▶ **Exercise details**:
Copy out the listing below word for word, leaving out the pictures.

▶ **Extracted information**:
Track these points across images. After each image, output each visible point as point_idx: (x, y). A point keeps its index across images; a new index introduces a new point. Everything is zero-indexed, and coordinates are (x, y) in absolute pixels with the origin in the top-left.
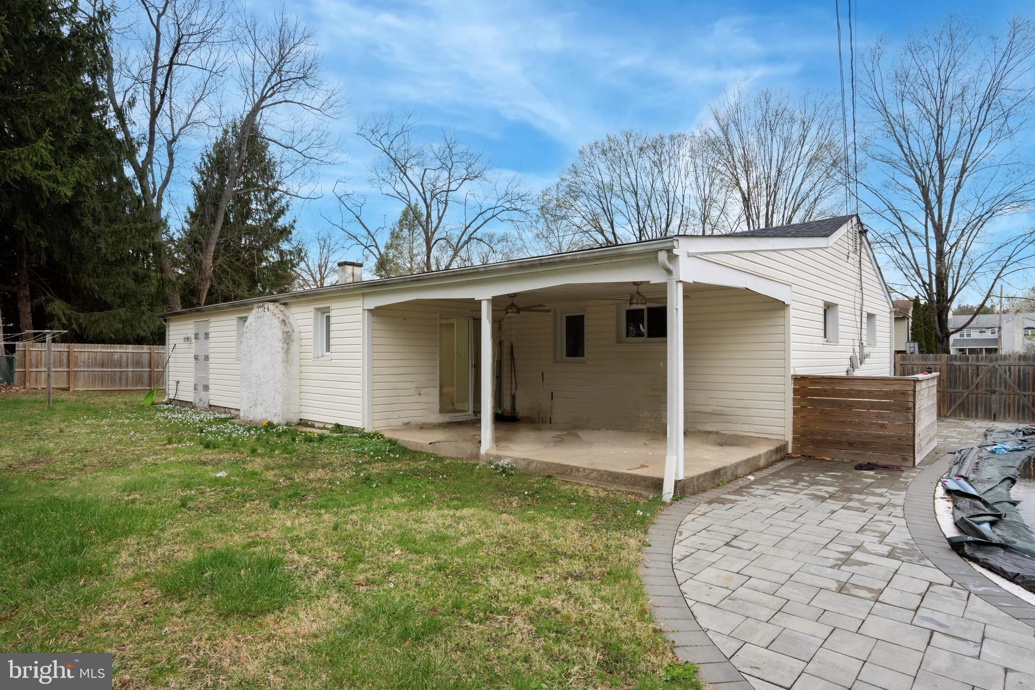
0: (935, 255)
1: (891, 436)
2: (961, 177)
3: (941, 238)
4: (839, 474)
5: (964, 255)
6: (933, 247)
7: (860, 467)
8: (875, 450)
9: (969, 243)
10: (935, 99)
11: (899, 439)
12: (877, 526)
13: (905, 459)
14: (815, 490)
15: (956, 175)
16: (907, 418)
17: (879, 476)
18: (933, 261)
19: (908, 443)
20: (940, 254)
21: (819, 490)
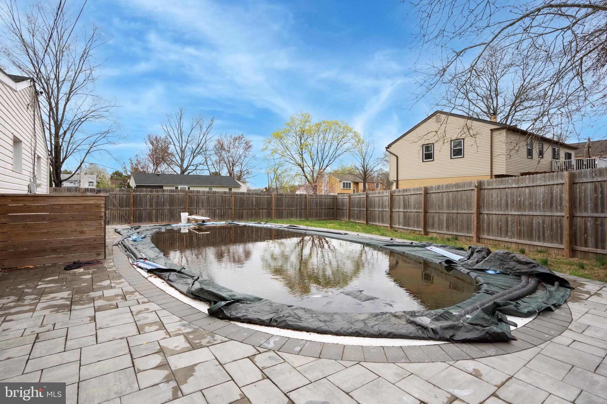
0: (54, 135)
1: (88, 239)
2: (70, 95)
3: (58, 127)
4: (57, 277)
5: (71, 137)
6: (53, 131)
7: (68, 268)
8: (75, 251)
9: (74, 131)
10: (55, 44)
11: (94, 240)
12: (146, 318)
13: (99, 254)
14: (49, 300)
15: (67, 93)
16: (100, 224)
17: (91, 271)
18: (53, 138)
19: (101, 242)
20: (57, 135)
21: (53, 299)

▶ **Output below**:
Track these points across images. After each image, output each visible point as point_idx: (x, y). A point keeps its index across images; a new index introduces a new point. Everything is zero-indexed, and coordinates are (x, y) in absolute pixels with the origin in the top-left.
0: (935, 255)
1: (891, 436)
2: (961, 177)
3: (941, 238)
4: (839, 474)
5: (964, 255)
6: (933, 247)
7: (860, 467)
8: (875, 450)
9: (969, 243)
10: (935, 99)
11: (899, 439)
12: (877, 526)
13: (905, 459)
14: (815, 490)
15: (956, 175)
16: (907, 418)
17: (879, 476)
18: (933, 261)
19: (908, 443)
20: (940, 254)
21: (819, 490)
0: (54, 135)
1: (88, 239)
2: (70, 95)
3: (58, 127)
4: (57, 277)
5: (71, 137)
6: (53, 131)
7: (68, 268)
8: (75, 251)
9: (74, 131)
10: (55, 44)
11: (94, 240)
12: (146, 318)
13: (99, 254)
14: (49, 300)
15: (67, 93)
16: (100, 224)
17: (91, 271)
18: (53, 138)
19: (101, 242)
20: (57, 135)
21: (53, 299)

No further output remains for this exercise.